John Eliot Gardiner e o English Baroque Soloists: atração do Tucca

 

por Leandro Oliveira

 

Dedico a coluna para comentários sobre a temporada 2019 de música clássica em São Paulo. Com eventos para todos os gostos há, no meio de algumas dezenas de espetáculos já anunciados, evidentemente aqueles interessantes, e os necessários – além de outros, eventualmente históricos.

Para início de conversa, em 2019 será possível ouvir alguns dos mais interessantes compositores de nosso tempo em ao menos duas oportunidades, a não perder: Jörg Widmann virá para o Cultura Artística nos dias 5 e 6 de junho, como regente e solista da Orquestra de Câmara da Irlanda. Trata-se de um dos mais ativos e pertinentes compositores de nosso tempo, autor de algumas obras primas como a fantástica “Trauermarsch” para piano e orquestra. No programa, além de apresentar-se com o instrumento que o fez famoso em todo mundo – o clarinete – ele traz, ao lado de peças de Mendelssohn e Schumann, duas de suas pequenas obras.

 

(De Widmann, o público da Osesp poderá ouvir ainda, com a regência de Emmanuele Baldini, nos dias 21, 22 e 23 de novembro, uma “Paráfrase da Marcha Nupcial de Mendelssohn”.)

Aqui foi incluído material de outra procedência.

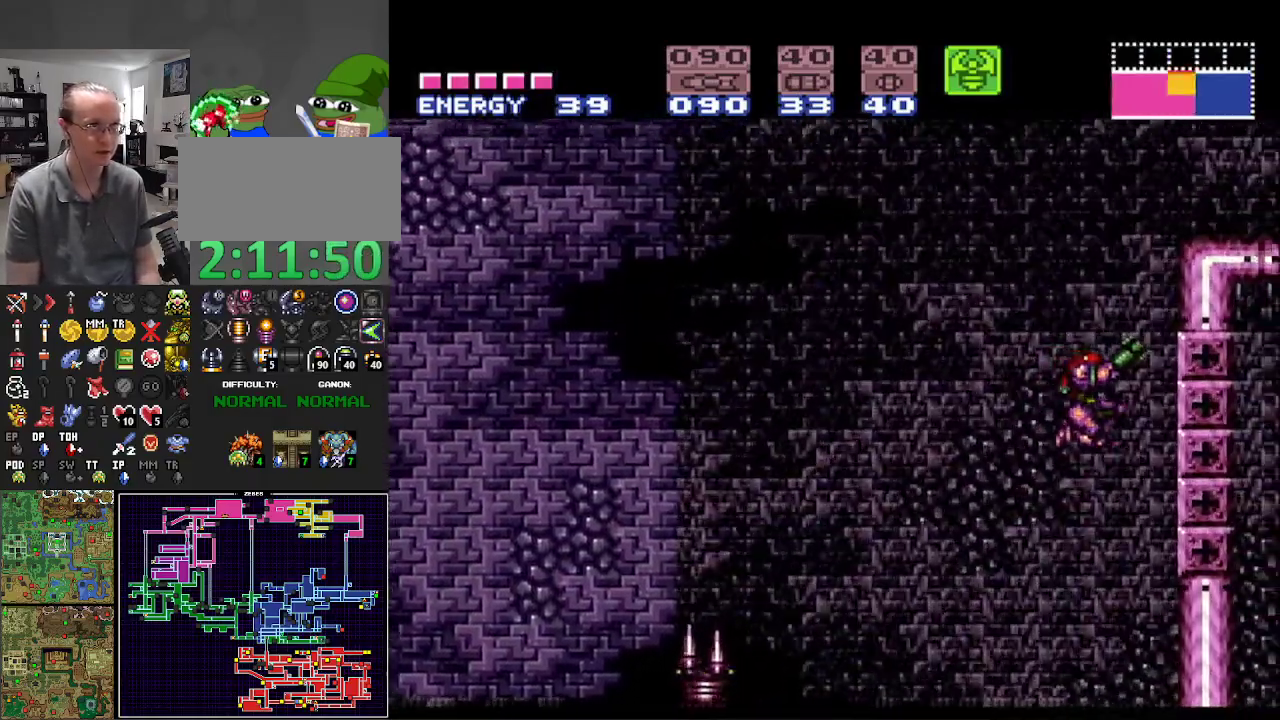
{"buttons": ["X", "R1", "DPAD_RIGHT"], "events": [[100, "DPAD_RIGHT", "up"], [200, "DPAD_RIGHT", "down"], [317, "X", "up"], [350, "X", "down"]]}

Nos dias 01, 02 e 03 de agosto, será possível acompanhar a estreia mundial do “Concerto para Violoncelo” do compositor pernambucano Marlos Nobre. A obra é fruto da encomenda em um consórcio de orquestras brasileiras – e a Osesp soma-se à FIlarmônica de Minas Gerais, a FIlarmônica de Góias e a Petrobrás Sinfônica. A obra será ainda apresentada pela Orquestra Gulbenkian, de Lisboa.

O projeto celebra os 80 anos de Nobre, um dos decanos e certamente entre os mais respeitados brasileiros em atividade no universo clássico internacional. À frente da Osesp, regida por Giancarlo Guerrero, estará Antonio Meneses.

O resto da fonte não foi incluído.